- Work to complete -
a – In the car audio forum thread, what size of mid does the poster consider placing on the top third of the door?
b – Write the next part of the car audio forum thread, picking up after its final line.

Your an absolute abyss of information (hope that came out right ..)

From summing up what you said earlier mids and tweeters are not a great idea on the A-Pillars - due to reflections, and you need to worry about where on the dash to install them...

The question I would like to know is this 

Would I get a better sonic result if I placed a 3" mid say on the top 3rd of the door with the midbass below it in the traditional place and then install the tweeter on axis on the A-pillar?

Regarding the position of the tweeter... to avoid some reflections from the windscreen and side glass - I was thinking installing the tweeter between the sail position and the bottom corner of the actual A-Pillar nearest to the dash... see pic...

With regards to on-axis - if I went 100% on axis to each ear - the angle will be be different on both sides - is that a problem? Aesthetically people like Symmetry for there pods but if I were to have equal on axis positioning then it's all about the end result rather than aesthetics?

Also guys like to find a angle that can suite the passenger as well... in my case I would rather benefit entirely on my listening position rather than giving the passenger a better experience - besides I don't think they would suffer too much in any case....

Thanks for your help...

See pic...











Sent from my iPhone using Tapatalk


----------



## robtr8

Put Andy's GB40's in the doors. Absolutely amazing transformation.


----------



## Elektra

robtr8 said:


> Put Andy's GB40's in the doors. Absolutely amazing transformation.




Did you do an enclosure behind it?

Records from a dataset
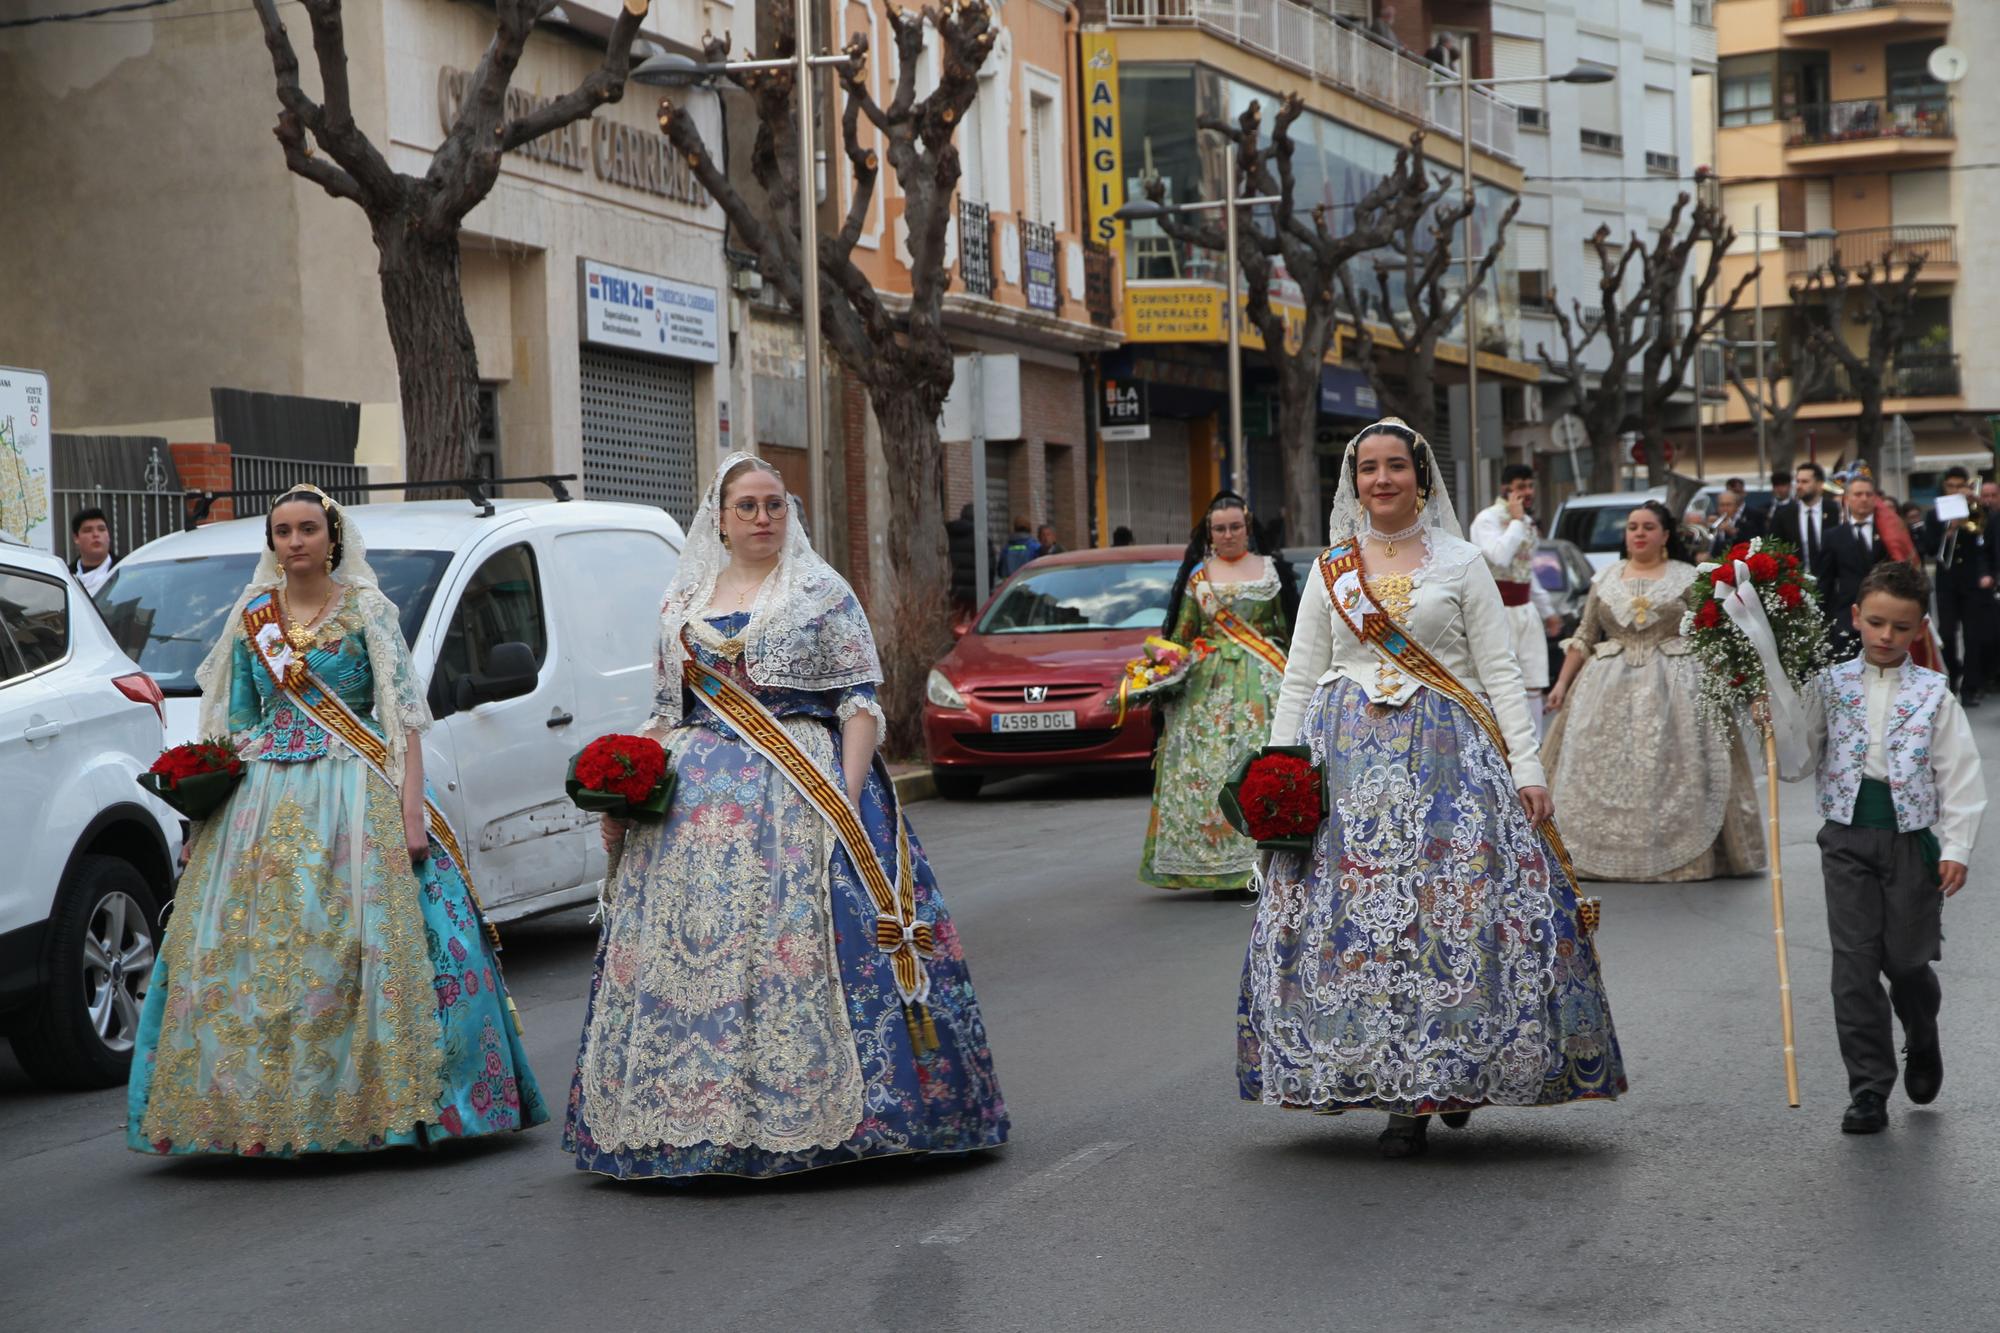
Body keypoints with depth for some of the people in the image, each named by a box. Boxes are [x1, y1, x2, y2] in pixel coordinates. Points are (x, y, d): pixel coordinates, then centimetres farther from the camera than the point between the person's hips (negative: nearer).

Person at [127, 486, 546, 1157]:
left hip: (357, 799, -4)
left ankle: (374, 1099, -2)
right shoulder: (253, 618, 12)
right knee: (260, 951, 0)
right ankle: (265, 1109, 7)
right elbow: (236, 722, 18)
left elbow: (403, 716, -3)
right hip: (266, 802, 4)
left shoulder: (366, 610, 1)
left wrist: (411, 809, -12)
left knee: (361, 946, -10)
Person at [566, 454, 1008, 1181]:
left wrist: (849, 799, -13)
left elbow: (860, 703, -1)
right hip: (696, 800, 4)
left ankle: (811, 1109, -4)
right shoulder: (684, 603, 16)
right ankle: (690, 1113, 7)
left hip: (801, 793, -4)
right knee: (690, 953, 0)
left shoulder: (823, 593, 5)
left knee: (798, 946, -10)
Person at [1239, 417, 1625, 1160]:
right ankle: (1399, 1095, 2)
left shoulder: (1461, 562, 6)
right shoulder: (1331, 570, 12)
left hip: (1445, 758, -2)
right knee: (1353, 914, -4)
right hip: (1346, 758, 2)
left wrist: (1527, 767, -7)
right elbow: (1299, 679, 13)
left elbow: (1500, 671, 2)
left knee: (1449, 912, -8)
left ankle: (1451, 1077, 8)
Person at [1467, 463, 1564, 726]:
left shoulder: (1527, 522, 15)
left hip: (1525, 610, 8)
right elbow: (1500, 557, -30)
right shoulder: (1487, 520, -11)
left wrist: (1546, 609, 28)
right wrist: (1516, 520, -18)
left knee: (1533, 685, 7)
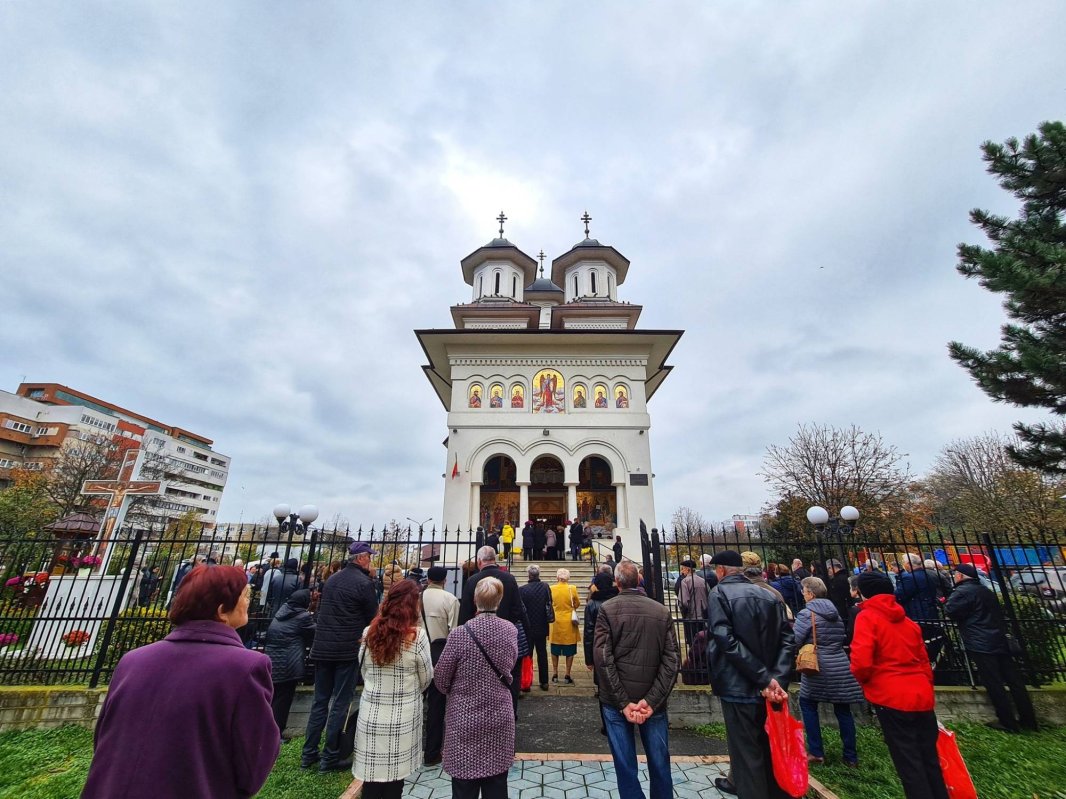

- Answers to the tasks -
a – A 3" mid.

b –
Sent from my iPhone using Tapatalk


----------



## JVD240

robtr8 said:


> Put Andy's GB40's in the doors. Absolutely amazing transformation.


Nice! I'm about to get started on my E91. Was curious if the GB40 would fit with the sweet Frog grille.

Oh, and Elektra. Here's the on/off axis response of the GB40 as measured by our very own ErinH. 0, 15, 30 and 60 degrees respectively.










Gives you a good idea of where you can low pass this driver and still have a relatively smooth frequency response.


----------



## Elektra

JVD240 said:


> Nice! I'm about to get started on my E91. Was curious if the GB40 would fit with the sweet Frog grille.
> 
> 
> 
> Oh, and Elektra. Here's the on/off axis response of the GB40 as measured by our very own ErinH. 0, 15, 30 and 60 degrees respectively.
> 
> 
> 
> 
> 
> 
> 
> 
> 
> 
> 
> 
> 
> 
> Gives you a good idea of where you can low pass this driver and still have a relatively smooth frequency response.




So between 2000hz and 3000hz? Where would you cross them at? 


Sent from my iPhone using Tapatalk


----------



## JVD240

Yep, somewhere in that range depending on slope.

Keep in mind your driver side mid will be significantly more off axis than your passenger side. Picking a speaker with smooth FR, both on and off axis, will make it easier to achieve a matched L/R frequency response in the car. So basically... use speakers in the proper pass band (before beaming) whenever possible.


----------



## robtr8

No enclosure, it's pretty dang tight back there.


----------



## JVD240

robtr8 said:


> No enclosure, it's pretty dang tight back there.


Coupe or sedan?


----------



## robtr8

Coupe. Supposedly a very tight fit but I was assured by NW Musicar that Andy designed the GB40 FOR BMW's.

I did everything else first, keeping the factory mids for a minute while I waited for the GB40's to show up. Sounded OK. Added the GB40's. Absolutely amazing, midbass and voices just came alive!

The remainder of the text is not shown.